Ben’s Computer Services

Setting up a brand-new computer or Android mobile device is not a problem once our remote access software has been installed (phone support is always available to help you get your new item out of the box and connected to the internet). If you have purchased a NAS box, router, printer, or any other network device and do not know how to set it up and secure it we can assist you once you have connected it to the router (if we are setting up a router it needs to be connected to the modem and computer). Helping you setup a proper backup plan for your new external drive is easy once you have it plugged into the computer or network. Need help with an interesting and unique issue that we haven’t mentioned? Give us a call today! Is your computer infected with malware or a virus? Are you worried about ransomware? If so, we can help as long as your computer is able to still get online and install our remote access software. We will remove the infection and help you try not to get infected again. To help protect you from ransomware you will need to setup some form of offline backup that you update often and we can assist with that.

The pandemic has helped increase sales of Apple’s legacy products. Students and employees forced to work from home found value in upgrading to the latest versions of its iPhones, iPads and Mac computers. ’s sales last year by 33 percent to $366 billion. On Monday, Apple looked to further the momentum of its Macs by updating its most popular computer, the MacBook Air. The new version sheds a decade-old wedge-shaped case in favor of a slender, rectangular laptop. The computer comes in a multitude of colors, including silver, space gray, gold and dark blue. The new model is 20 percent smaller than its predecessor and weighs 2.7 pounds, the company said. The MacBook Air features Apple’s newest processor, the M2, which the company said offered increased performance even as it required less battery power. The company said it was bringing more personalization to the iPhone, with the ability to customize the lock screen with colors, widgets and live activities. The new software will let iPhone users create custom lock screens for different purposes - like a screen for work that shows a preview of a calendar, or a personal screen that shows exercise activity data.

Need help finding the right job offer? You don’t have the basic computer skills you need to get the job you want. There are great online classes to beef up your software skills fast. Here’s a list of PC skills classes to get you on your way. You can do most in a few hours. All of them look great on resumes. MS Office. Get official Microsoft training and certification, or try third-party paid training. There’s also some great free YouTube tutorials out there. Google Drive. Check out the GSuite Learning Center, or a Lynda tutorial to beef up your Drive computer skills. Spreadsheets. Unlimited classes from Skillshare (for $8 a month) can help your rows-and-columns computer skills. Email. Lynda and Microsoft offer MS Outlook courses. You can also learn to do a mail merge here. Powerpoint. Try a free Microsoft online class or a Lynda course.

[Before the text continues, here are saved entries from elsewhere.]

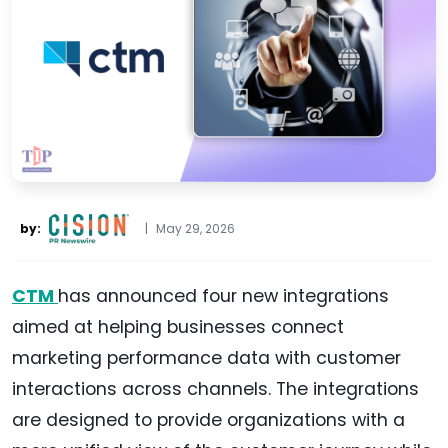
by:
|
May 29, 2026
CTM
has announced four new integrations
aimed at helping businesses connect
marketing performance data with customer
interactions across channels. The integrations
are designed to provide organizations with a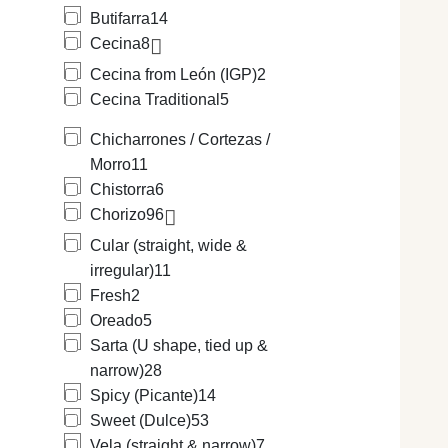
Butifarra
14
Cecina
8
Cecina from León (IGP)
2
Cecina Traditional
5
Chicharrones / Cortezas /
Morro
11
Chistorra
6
Chorizo
96
Cular (straight, wide &
irregular)
11
Fresh
2
Oreado
5
Sarta (U shape, tied up &
narrow)
28
Spicy (Picante)
14
Sweet (Dulce)
53
Vela (straight & narrow)
7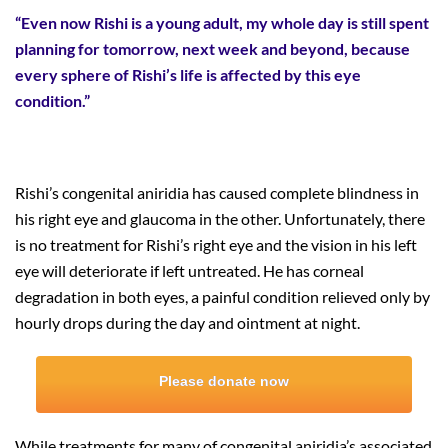
“Even now Rishi is a young adult, my whole day is still spent
planning for tomorrow, next week and beyond, because
every sphere of Rishi’s life is affected by this eye
condition.”
Rishi’s congenital aniridia has caused complete blindness in
his right eye and glaucoma in the other. Unfortunately, there
is no treatment for Rishi’s right eye and the vision in his left
eye will deteriorate if left untreated. He has corneal
degradation in both eyes, a painful condition relieved only by
hourly drops during the day and ointment at night.
Please donate now
While treatments for many of congenital aniridia’s associated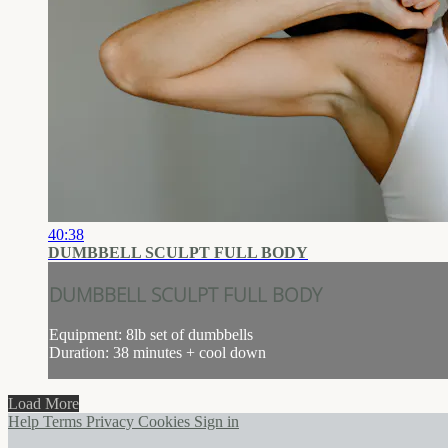
40:38
DUMBBELL SCULPT FULL BODY
DUMBBELL SCULPT FULL BODY
Equipment: 8lb set of dumbbells
Duration: 38 minutes + cool down
Load More
Help
Terms
Privacy
Cookies
Sign in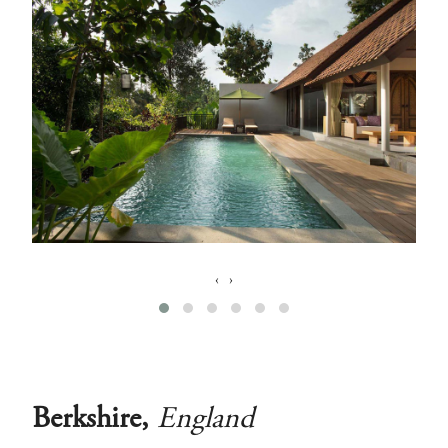
‹
›
Berkshire,
England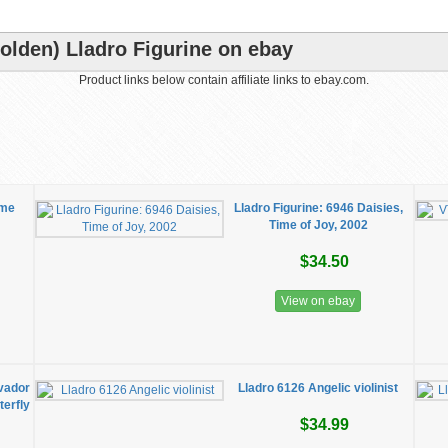
olden) Lladro Figurine on ebay
Product links below contain affiliate links to ebay.com.
ime
Lladro Figurine: 6946 Daisies,
Time of Joy, 2002
$34.50
View on ebay
lvador
Lladro 6126 Angelic violinist
erfly
$34.99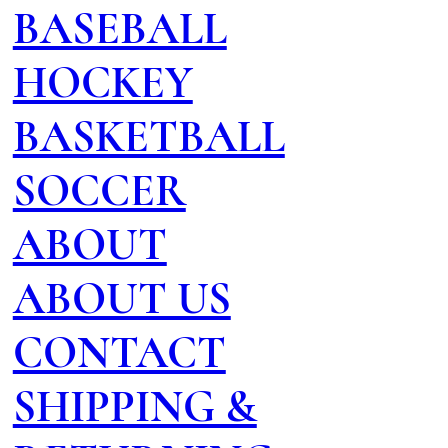
BASEBALL
HOCKEY
BASKETBALL
SOCCER
ABOUT
ABOUT US
CONTACT
SHIPPING &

An ONLC certification looks good on a resume.

It’s superficially similar to the diving event from Summer Games, as seen in my very first video above, but the difference is night and day. I speak not just of the heightened drama inherit in jumping off a rocky cliffside as opposed to a diving board, although that’s certainly part of it. Look also at the improved graphics, the addition of music, all of the little juicy touches that add personality and interest: the way the diver fidgets nervously as he waits to take the plunge, the way you can send him careening off the rocks in various viscerally painful ways, the seagull at the bottom of the cliff who will turn and fly off if you wait long enough. California Games, the fifth entry in the series and the culmination of the audiovisual progression we’ve been charting, was done completely in-house at Epyx. Indeed, it was also inspired much closer to home than any of the games that had come before.

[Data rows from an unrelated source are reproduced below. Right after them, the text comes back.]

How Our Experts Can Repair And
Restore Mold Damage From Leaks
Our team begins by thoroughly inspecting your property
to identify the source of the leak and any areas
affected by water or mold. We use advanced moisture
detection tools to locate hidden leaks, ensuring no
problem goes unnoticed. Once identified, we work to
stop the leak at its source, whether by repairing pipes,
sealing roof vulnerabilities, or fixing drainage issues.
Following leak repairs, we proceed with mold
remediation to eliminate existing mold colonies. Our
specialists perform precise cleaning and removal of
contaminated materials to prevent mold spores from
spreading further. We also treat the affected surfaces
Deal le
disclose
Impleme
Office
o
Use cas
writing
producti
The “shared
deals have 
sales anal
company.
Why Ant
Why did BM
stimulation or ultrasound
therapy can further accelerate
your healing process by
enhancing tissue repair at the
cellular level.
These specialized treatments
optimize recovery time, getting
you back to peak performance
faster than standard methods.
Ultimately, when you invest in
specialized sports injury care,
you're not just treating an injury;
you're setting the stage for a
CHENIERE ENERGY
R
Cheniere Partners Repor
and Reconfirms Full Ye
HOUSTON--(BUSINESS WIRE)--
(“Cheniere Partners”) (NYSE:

This data has ​be​en written  by G SA C᠎ontent Gene᠎rato᠎r DEMO​!

Our computers, ourselves: digital vs. Though by night I fight malware alongside the rest of the Malwarebytes research team, by day I work as a doctoral student in Immunobiology at Yale University, where I study the development of the immune system in your bone marrow. This grants me a unique perspective, as I’ve studied both the evolution of malware over the past decade, and the evolution of the microscopic organisms that make us sick. “Computer virus” has become the catch-all term that people use to describe all types of malicious software-Trojans, ransomware, adware-you name it. When grandma asks for help with her computer, the phrase “I think there’s a virus” likely rings familiar. A similar pattern also emerges when people describe biological infections; we often begrudgingly conclude, “I caught a virus,” as we lay painstakingly on the couch waiting for the fever to break. Studying these two similarly-named phenomena in parallel had led me to the inevitable question: Are these two types of infections so different?